Per concludere, Tomasello redige un elenco8 delle cinque caratteristiche principali che rendono conto del modo in cui i bambini imparano il linguaggio:

1. L’unità psicolinguistica primaria dell’acquisizione del linguaggio da parte dei bambini è l’enunciato (utterance), che si basa sull’espressione e sulla comprensione delle intenzioni comunicative;

2. I bambini, all’inizio del loro sviluppo, non cercano di riprodurre le parole degli adulti ma gli enunciati degli adulti;

3. I primi enunciati dei bambini sono basati su schemi o costruzioni linguistiche (unità di linguaggio che comprendono molti elementi linguistici usati insieme per una funzione comunicativa relativamente coerente);

4. Le astrazioni derivano dalle generalizzazioni dei bambini a partire dalle variazioni che osservano nel modo in cui i posti vuoti (slot) di un particolare enunciato possono essere riempiti da elementi nuovi, oltre a quelli ricorrenti; 5. I bambini creano nuovi enunciati da soli attraverso operazioni sintattiche usage-based in cui modificano lo schema di un enunciato a seconda delle loro esigenze comunicative.

Possiamo subito derivare da questa impostazione alcune considerazioni. Innanzitutto, il processo di apprendimento è descritto come un processo bottom-up, che risale dalla concretezza del linguaggio alle regole.
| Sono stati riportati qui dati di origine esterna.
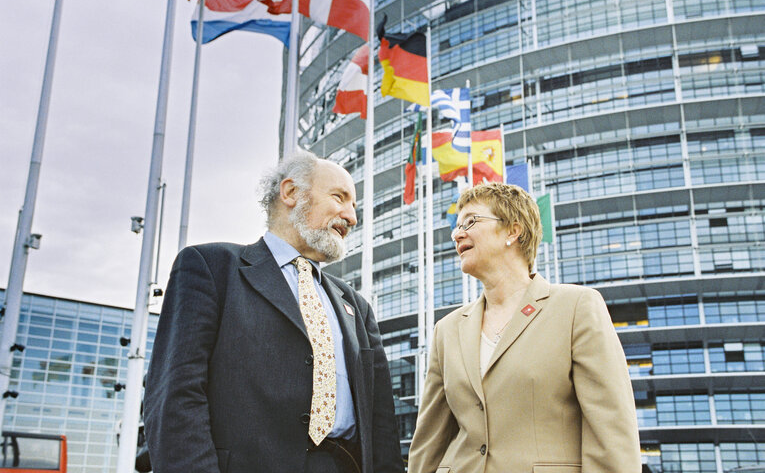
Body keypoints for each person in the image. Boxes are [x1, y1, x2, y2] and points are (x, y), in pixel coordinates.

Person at [144, 151, 404, 473]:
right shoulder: (212, 269)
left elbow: (381, 425)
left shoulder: (357, 307)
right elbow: (175, 400)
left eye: (354, 206)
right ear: (291, 192)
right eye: (340, 197)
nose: (351, 217)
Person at [407, 183, 640, 473]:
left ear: (512, 231)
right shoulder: (447, 330)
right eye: (457, 226)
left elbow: (612, 433)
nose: (457, 233)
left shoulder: (576, 307)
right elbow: (429, 443)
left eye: (471, 221)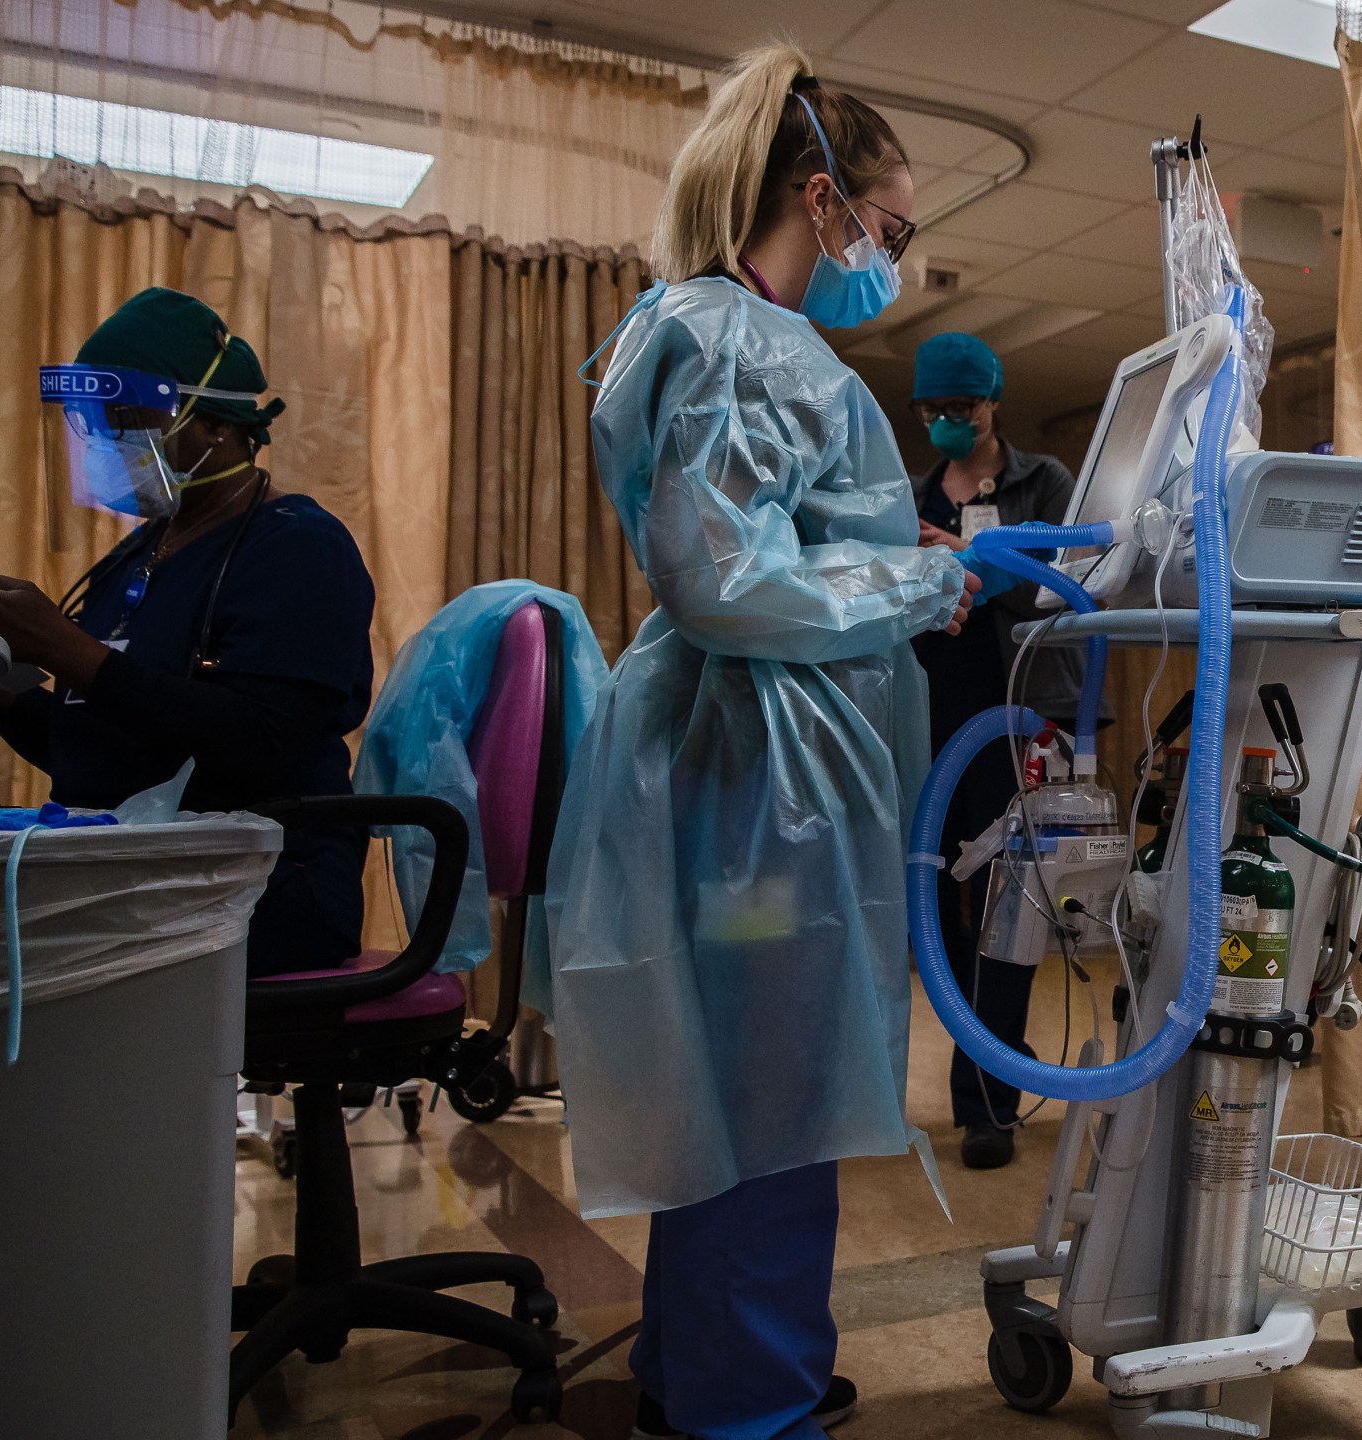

Queste non coincidono con le regole grammaticali tout court, ma sono principalmente schemi e generalizzazioni guidate dall’uso e dalla funzione comunicativa assegnata ad ogni espressione.

Grazie a questo tipo di apprendimento, il bambino sembra essere in grado di applicare le regole grammaticali – come quelle relative alla formazione del passato dei verbi – senza essere, in realtà, consapevole dell’esistenza delle regola: viene semplicemente ripetuta la forma ascoltata dagli adulti.

Con l’età scolare, le regole grammaticali si sovrappongono alle generalizzazioni elaborate nella prima infanzia. A questo punto, il bambino “impara” che esiste una regola per la formazione del passato. La conoscenza procedurale di tipo

top-down è qualitativamente diversa da quella appresa attraverso un processo bottom- up: per questo la affianca ma non la sostituisce. La regola viene applicata di default, indipendentemente dal contesto, mentre lo schema ha senso solo se collocato entro un contesto preciso. A livello cognitivo, recuperare una conoscenza profonda e flessibile, come quella degli schemi, risulta più dispendioso del recupero della regola. Per questo motivo, non solo il bambino che ha sempre prodotto forme corrette di verbi irregolari potrebbe iniziare a produrre forme scorrette, derivate dall’applicazione acritica e acontestuale della regola; ma potrebbe produrre, nello stesso periodo, sia forme corrette che errate.

Il fenomeno del décalage comportamentale sarebbe impossibile da spiegare se l’apprendimento del linguaggio fosse guidato, fin dall’inizio, da regole. Se così fosse, il bambino commetterebbe maggiori errori nella primissima fase dell’apprendimento, per poi sviluppare in modo lineare la propria competenza. Invece i dati confermano che il concetto di regola subentra successivamente nella sistemazione delle conoscenze linguistiche e può addirittura causare interferenze con la conoscenza precedentemente acquisita.